══ GIVEN DATA ══

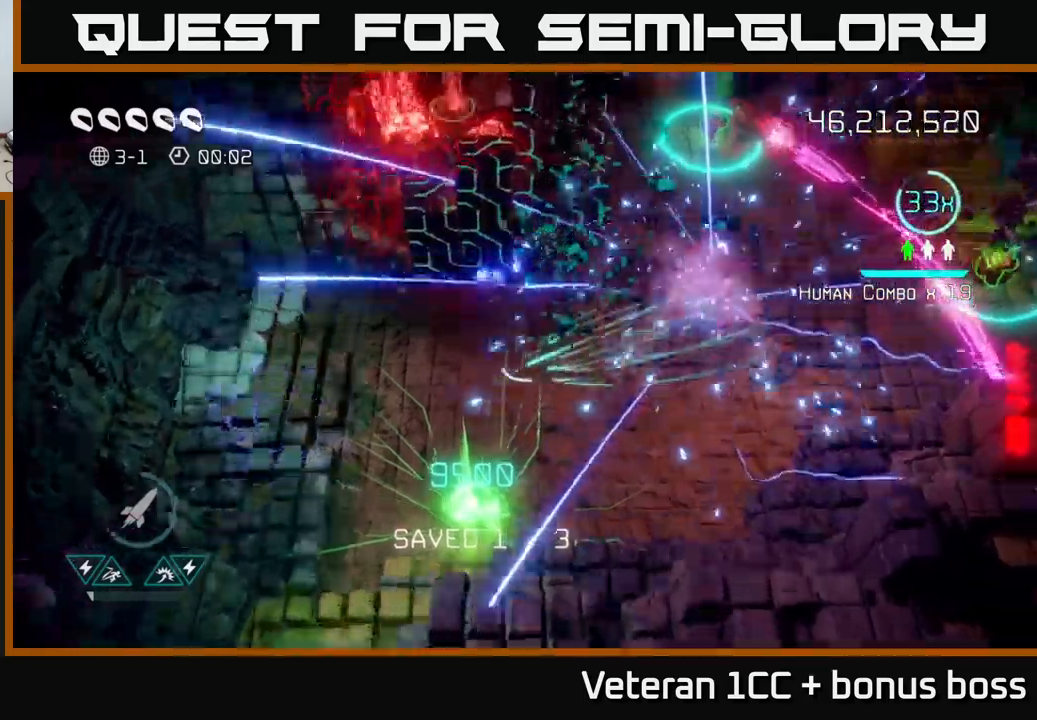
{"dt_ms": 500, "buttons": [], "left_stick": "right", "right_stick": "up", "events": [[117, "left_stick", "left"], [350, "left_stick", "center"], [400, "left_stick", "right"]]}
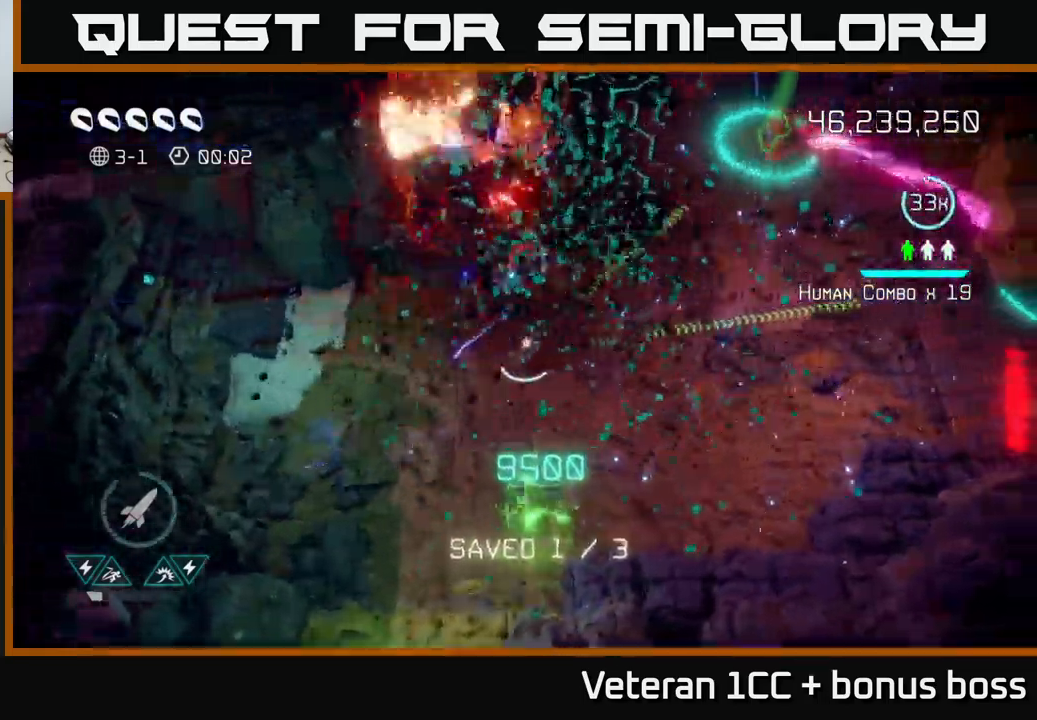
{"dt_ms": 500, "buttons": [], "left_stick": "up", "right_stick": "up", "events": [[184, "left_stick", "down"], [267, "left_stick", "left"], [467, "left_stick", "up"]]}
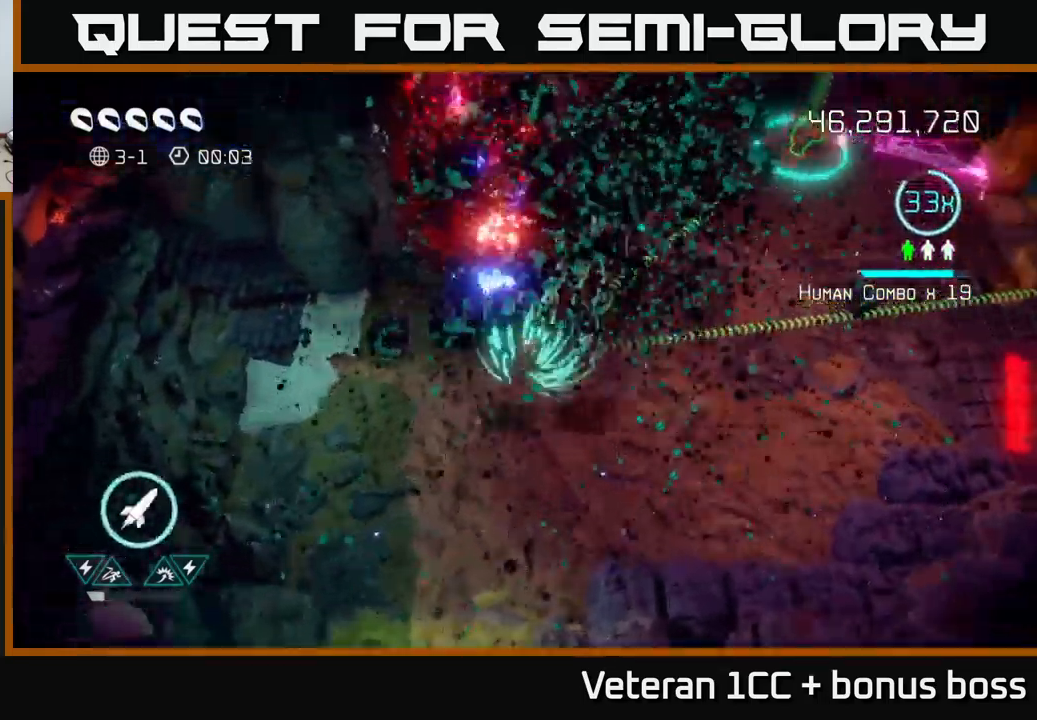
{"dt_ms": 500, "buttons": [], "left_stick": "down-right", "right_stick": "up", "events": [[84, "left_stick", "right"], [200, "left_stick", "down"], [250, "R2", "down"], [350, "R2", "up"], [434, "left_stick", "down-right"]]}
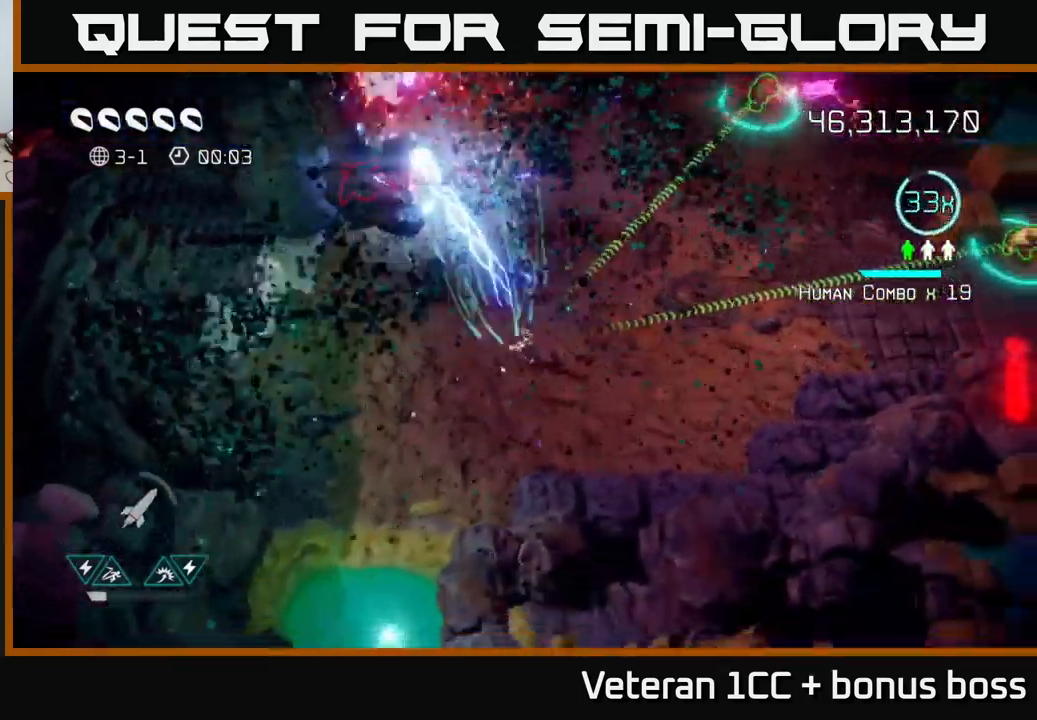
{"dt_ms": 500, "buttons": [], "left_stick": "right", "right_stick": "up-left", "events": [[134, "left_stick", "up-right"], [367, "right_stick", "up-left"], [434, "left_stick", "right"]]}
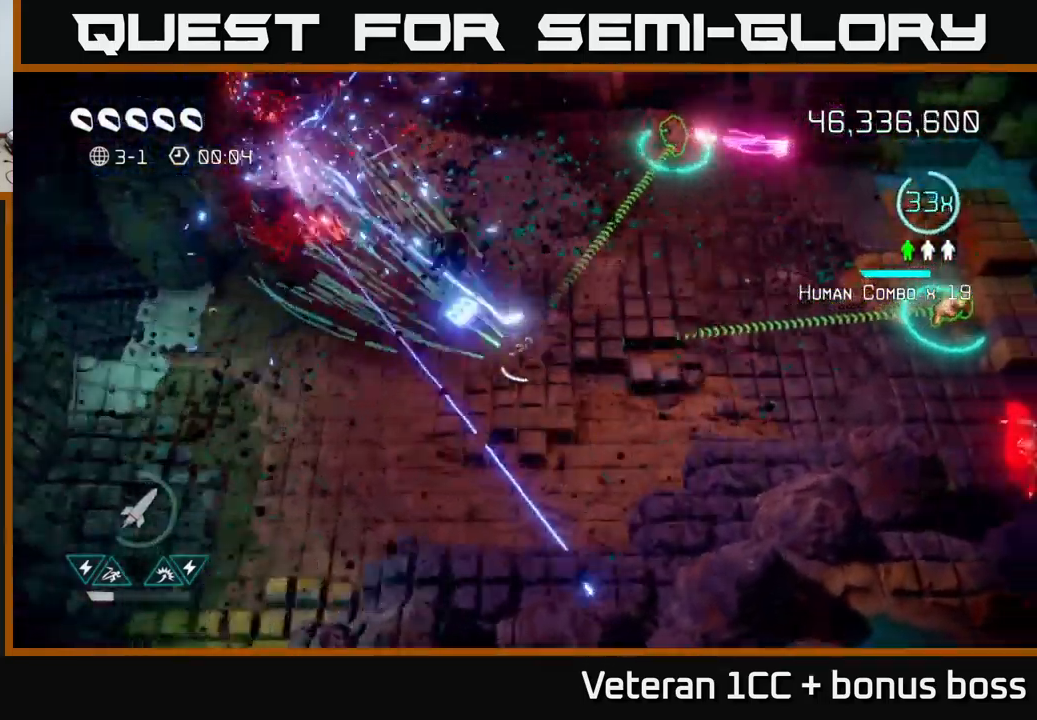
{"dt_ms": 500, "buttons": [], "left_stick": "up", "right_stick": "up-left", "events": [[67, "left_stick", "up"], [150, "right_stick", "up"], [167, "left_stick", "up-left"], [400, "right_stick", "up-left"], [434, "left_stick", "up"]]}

═══

TASK REQUIREMENTS — Pictures aside, repeat every entry exactly as written.

SOLUTION —
{"dt_ms": 500, "buttons": [], "left_stick": "right", "right_stick": "up", "events": [[117, "left_stick", "left"], [350, "left_stick", "center"], [400, "left_stick", "right"]]}
{"dt_ms": 500, "buttons": [], "left_stick": "up", "right_stick": "up", "events": [[184, "left_stick", "down"], [267, "left_stick", "left"], [467, "left_stick", "up"]]}
{"dt_ms": 500, "buttons": [], "left_stick": "down-right", "right_stick": "up", "events": [[84, "left_stick", "right"], [200, "left_stick", "down"], [250, "R2", "down"], [350, "R2", "up"], [434, "left_stick", "down-right"]]}
{"dt_ms": 500, "buttons": [], "left_stick": "right", "right_stick": "up-left", "events": [[134, "left_stick", "up-right"], [367, "right_stick", "up-left"], [434, "left_stick", "right"]]}
{"dt_ms": 500, "buttons": [], "left_stick": "up", "right_stick": "up-left", "events": [[67, "left_stick", "up"], [150, "right_stick", "up"], [167, "left_stick", "up-left"], [400, "right_stick", "up-left"], [434, "left_stick", "up"]]}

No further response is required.